▶ [CONSIGNE]: Rédigez la suite de l'extrait sur les intuitions et les prémonitions, en reprenant juste après sa dernière phrase.

▶ [EXTRAIT CHOISI]:
▼▼▼

Nos intuitions sont-elles des prémonitions ? Appelons-nous à nous défaites et victoires ? Appelons-nous le malheur ? Nous sommes des arbres visités par des oiseaux insatisfaits. Quelque chose nous dépasse. Lames de rasoirs laissées entre les mains d’un enfant qui en ignore les dangers. Mare de sang qui ne porte plus son nom. Comme une intuition flottante qui serait ou pourrait devenir prémonition. C’est une noyade dans l’eau de nous-même. Que se passe-t-il quand il ne se passe plus rien ?
– Wajdi, si tu devais compléter la phrase suivante : « s’il n’en tenait qu’à moi, je… »

▲▲▲

▶ [DONNÉES PRÉSENTÉES]:
▼▼▼

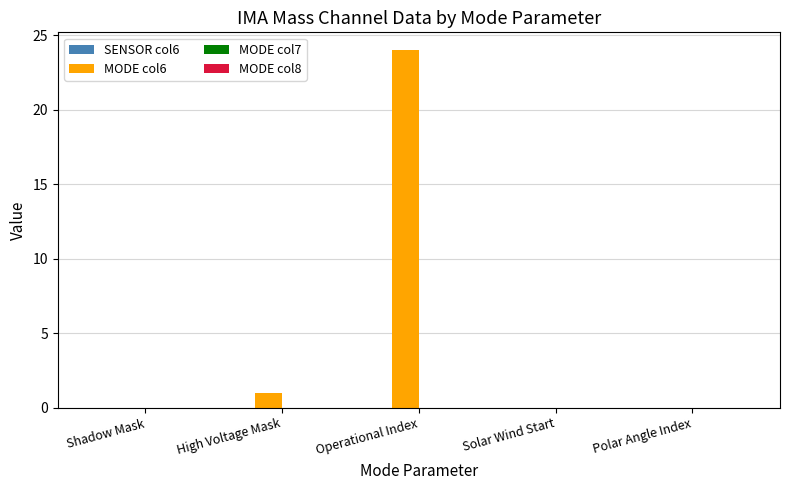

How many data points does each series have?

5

▲▲▲
▼▼▼

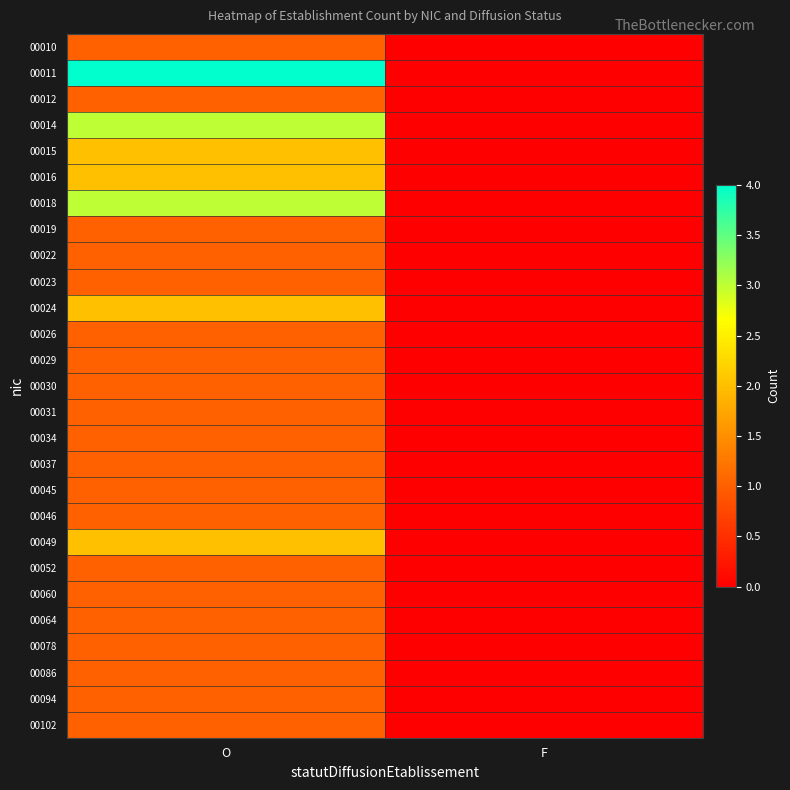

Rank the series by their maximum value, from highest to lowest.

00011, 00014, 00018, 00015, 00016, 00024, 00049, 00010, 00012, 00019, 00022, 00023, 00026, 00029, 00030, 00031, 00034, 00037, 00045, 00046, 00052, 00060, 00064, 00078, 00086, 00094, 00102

▲▲▲

▶ [TEXTE PRODUIT]:
– Je laisserais la mise en scène de textes que je n’ai pas écrits pour retrouver le chemin des ronces où pousse, de travers, l’écriture de celui qui sait qu’il n’est ni poète ni artiste, mais qui, précisément parce qu’il le sait, choisit de faire semblant de l’être, choisit de jouer au poète, de se déguiser en poète, se disant que plus il aura l’air d’être un poète plus ce qu’il écrira aura l’air d’être un poème. Il lui suffit de pousser autant qu’il en est capable la supercherie. Et cela enfin dit, enfin avoué, enfin réglé, fuguant pour toujours, le voilà libre d’aller se jeter à la mer pour s’enfoncer vers les abysses et retrouver le poisson de la prime enfance, ce poisson-soi, qui vit au fond de l’eau sombre des mots mauvais et dont les écailles, miroitantes au milieu des déjections, reflètent les figures d’une mémoire merveilleuse qui ne sait regarder que le présent.
Wajdi Mouawad
D'après Ajax de Sophocle.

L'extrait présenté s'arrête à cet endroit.